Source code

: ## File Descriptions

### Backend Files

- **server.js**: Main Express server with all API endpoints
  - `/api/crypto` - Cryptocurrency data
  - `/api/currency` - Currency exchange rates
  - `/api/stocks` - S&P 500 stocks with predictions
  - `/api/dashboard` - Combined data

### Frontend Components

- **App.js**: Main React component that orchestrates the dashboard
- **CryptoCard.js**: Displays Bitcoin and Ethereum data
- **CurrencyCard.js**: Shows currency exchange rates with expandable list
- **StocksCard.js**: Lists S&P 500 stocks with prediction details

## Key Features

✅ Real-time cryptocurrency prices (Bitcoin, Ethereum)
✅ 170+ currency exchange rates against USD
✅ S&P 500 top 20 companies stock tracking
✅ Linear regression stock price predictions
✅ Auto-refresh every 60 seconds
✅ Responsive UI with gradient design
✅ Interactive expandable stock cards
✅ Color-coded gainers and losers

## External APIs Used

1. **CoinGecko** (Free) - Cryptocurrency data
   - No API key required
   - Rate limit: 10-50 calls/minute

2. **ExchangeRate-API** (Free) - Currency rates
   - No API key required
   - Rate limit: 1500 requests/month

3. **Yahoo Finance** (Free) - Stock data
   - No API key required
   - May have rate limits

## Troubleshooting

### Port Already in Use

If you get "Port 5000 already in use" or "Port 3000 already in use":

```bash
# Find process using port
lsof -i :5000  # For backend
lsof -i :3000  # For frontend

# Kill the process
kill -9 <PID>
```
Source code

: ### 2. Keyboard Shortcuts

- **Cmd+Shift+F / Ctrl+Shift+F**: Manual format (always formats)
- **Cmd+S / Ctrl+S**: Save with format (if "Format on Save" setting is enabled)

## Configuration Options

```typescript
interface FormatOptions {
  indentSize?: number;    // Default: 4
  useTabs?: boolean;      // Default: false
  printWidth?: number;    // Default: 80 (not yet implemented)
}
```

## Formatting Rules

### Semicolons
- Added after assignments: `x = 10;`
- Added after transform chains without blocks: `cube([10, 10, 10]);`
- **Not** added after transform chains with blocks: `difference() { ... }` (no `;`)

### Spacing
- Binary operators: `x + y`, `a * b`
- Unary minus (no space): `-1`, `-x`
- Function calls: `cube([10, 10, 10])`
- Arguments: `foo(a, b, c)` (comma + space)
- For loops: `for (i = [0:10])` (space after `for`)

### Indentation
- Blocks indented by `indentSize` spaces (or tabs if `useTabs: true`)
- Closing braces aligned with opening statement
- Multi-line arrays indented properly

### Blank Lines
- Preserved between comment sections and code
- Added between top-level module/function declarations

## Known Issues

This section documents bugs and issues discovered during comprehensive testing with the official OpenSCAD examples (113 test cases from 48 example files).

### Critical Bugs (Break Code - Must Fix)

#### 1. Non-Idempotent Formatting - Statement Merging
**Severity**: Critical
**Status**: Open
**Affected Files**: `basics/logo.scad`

→ **Prompt**
Copy every record above exactly as it appears.

→ **Exercise output**
Source code

: ## File Descriptions

### Backend Files

- **server.js**: Main Express server with all API endpoints
  - `/api/crypto` - Cryptocurrency data
  - `/api/currency` - Currency exchange rates
  - `/api/stocks` - S&P 500 stocks with predictions
  - `/api/dashboard` - Combined data

### Frontend Components

- **App.js**: Main React component that orchestrates the dashboard
- **CryptoCard.js**: Displays Bitcoin and Ethereum data
- **CurrencyCard.js**: Shows currency exchange rates with expandable list
- **StocksCard.js**: Lists S&P 500 stocks with prediction details

## Key Features

✅ Real-time cryptocurrency prices (Bitcoin, Ethereum)
✅ 170+ currency exchange rates against USD
✅ S&P 500 top 20 companies stock tracking
✅ Linear regression stock price predictions
✅ Auto-refresh every 60 seconds
✅ Responsive UI with gradient design
✅ Interactive expandable stock cards
✅ Color-coded gainers and losers

## External APIs Used

1. **CoinGecko** (Free) - Cryptocurrency data
   - No API key required
   - Rate limit: 10-50 calls/minute

2. **ExchangeRate-API** (Free) - Currency rates
   - No API key required
   - Rate limit: 1500 requests/month

3. **Yahoo Finance** (Free) - Stock data
   - No API key required
   - May have rate limits

## Troubleshooting

### Port Already in Use

If you get "Port 5000 already in use" or "Port 3000 already in use":

```bash
# Find process using port
lsof -i :5000  # For backend
lsof -i :3000  # For frontend

# Kill the process
kill -9 <PID>
```
Source code

: ### 2. Keyboard Shortcuts

- **Cmd+Shift+F / Ctrl+Shift+F**: Manual format (always formats)
- **Cmd+S / Ctrl+S**: Save with format (if "Format on Save" setting is enabled)

## Configuration Options

```typescript
interface FormatOptions {
  indentSize?: number;    // Default: 4
  useTabs?: boolean;      // Default: false
  printWidth?: number;    // Default: 80 (not yet implemented)
}
```

## Formatting Rules

### Semicolons
- Added after assignments: `x = 10;`
- Added after transform chains without blocks: `cube([10, 10, 10]);`
- **Not** added after transform chains with blocks: `difference() { ... }` (no `;`)

### Spacing
- Binary operators: `x + y`, `a * b`
- Unary minus (no space): `-1`, `-x`
- Function calls: `cube([10, 10, 10])`
- Arguments: `foo(a, b, c)` (comma + space)
- For loops: `for (i = [0:10])` (space after `for`)

### Indentation
- Blocks indented by `indentSize` spaces (or tabs if `useTabs: true`)
- Closing braces aligned with opening statement
- Multi-line arrays indented properly

### Blank Lines
- Preserved between comment sections and code
- Added between top-level module/function declarations

## Known Issues

This section documents bugs and issues discovered during comprehensive testing with the official OpenSCAD examples (113 test cases from 48 example files).

### Critical Bugs (Break Code - Must Fix)

#### 1. Non-Idempotent Formatting - Statement Merging
**Severity**: Critical
**Status**: Open
**Affected Files**: `basics/logo.scad`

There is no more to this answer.